Images today move through the world at an unprecedented pace. They are produced, shared, and absorbed into a continuous stream where visibility is both immediate and fleeting. In this landscape, making work is no longer the only challenge. What happens after a project is completed, how it is positioned, where it circulates, and how it continues to resonate over time, has become equally complex.
For many photographers and organizations, this phase remains largely unsupported. The structures that once helped shape visibility, from editorial platforms to institutions, have shifted, leaving artists to navigate an increasingly fragmented ecosystem on their own. Questions of strategy, context, and long-term development are no longer secondary. They are central to the life of a project.
It is within this space that Signals takes shape. Founded by Myrtille Beauvert and Elsa Seignol, the initiative brings together years of experience across communications, curation, and publishing to offer a more considered approach to how photographic work exists in the world. Working with both artists and organizations, Signals focuses not only on visibility, but on building trajectories that allow projects to unfold, connect, and endure.
What began as an ongoing exchange of ideas, conversations, and shared questions has evolved into a structured response to a growing need within the field. In this conversation, Beauvert and Seignol reflect on the conditions shaping the photographic landscape today, the importance of thinking beyond production, and what it means to support the life of an image over time.
We spoke with Myrtille Beauvert and Elsa Seignol about the origins of Signals, the need for a more thoughtful approach to visibility, and how photographic work can be supported beyond the moment of its making.
‘Pulse’ Exhibition curated by Elsa Seignol – Destiny Mata : Transmitter Gallery NYC 2025
Signals grew out of conversations, friendships, and long-standing collaborations. How did the idea first take shape, and at what moment did you feel it needed to become something more structured?
Signals works with photographers and organizations on strategic guidance, from communications and projects development to career direction, and reaching new audiences.

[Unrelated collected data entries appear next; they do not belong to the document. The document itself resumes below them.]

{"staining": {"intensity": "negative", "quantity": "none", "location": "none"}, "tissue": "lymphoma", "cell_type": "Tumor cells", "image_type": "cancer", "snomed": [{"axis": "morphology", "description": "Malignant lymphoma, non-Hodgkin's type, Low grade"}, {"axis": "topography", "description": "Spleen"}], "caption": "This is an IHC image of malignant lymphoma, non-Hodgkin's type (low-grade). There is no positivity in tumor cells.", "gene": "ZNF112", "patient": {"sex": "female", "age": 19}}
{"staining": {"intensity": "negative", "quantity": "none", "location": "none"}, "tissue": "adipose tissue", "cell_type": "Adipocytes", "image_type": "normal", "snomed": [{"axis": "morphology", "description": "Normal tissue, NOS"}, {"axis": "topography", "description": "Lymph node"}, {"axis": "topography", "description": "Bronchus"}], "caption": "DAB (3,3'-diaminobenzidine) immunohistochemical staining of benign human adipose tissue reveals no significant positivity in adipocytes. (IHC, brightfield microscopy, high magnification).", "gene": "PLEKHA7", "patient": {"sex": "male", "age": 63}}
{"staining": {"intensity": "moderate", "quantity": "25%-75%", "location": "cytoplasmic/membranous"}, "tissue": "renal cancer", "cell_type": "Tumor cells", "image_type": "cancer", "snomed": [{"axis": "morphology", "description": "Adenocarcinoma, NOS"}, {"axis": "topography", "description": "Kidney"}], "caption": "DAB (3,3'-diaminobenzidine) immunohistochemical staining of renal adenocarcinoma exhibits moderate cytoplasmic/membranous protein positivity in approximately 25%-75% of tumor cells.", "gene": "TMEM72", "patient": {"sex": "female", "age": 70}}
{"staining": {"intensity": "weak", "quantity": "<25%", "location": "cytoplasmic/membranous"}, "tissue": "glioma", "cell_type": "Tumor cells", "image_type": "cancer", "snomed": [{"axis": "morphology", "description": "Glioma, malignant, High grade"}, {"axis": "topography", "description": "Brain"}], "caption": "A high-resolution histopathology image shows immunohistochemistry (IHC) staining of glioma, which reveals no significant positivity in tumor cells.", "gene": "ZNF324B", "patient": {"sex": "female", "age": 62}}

It really grew out of long conversations we had about photography, and questions we kept hearing from photographers and organizations around how to position work, build visibility, and think beyond a single moment. At some point, we realized these weren’t isolated questions, but recurring ones that needed a more consistent response.
We’ve both been working in photography for many years, just in slightly different spheres, Myrtille in publicity and communications, and Elsa in curatorial and publishing. When Elsa moved to New York in 2022, where Myrtille had been living since 2011, we started crossing paths more often and quickly realized how complementary our perspectives were.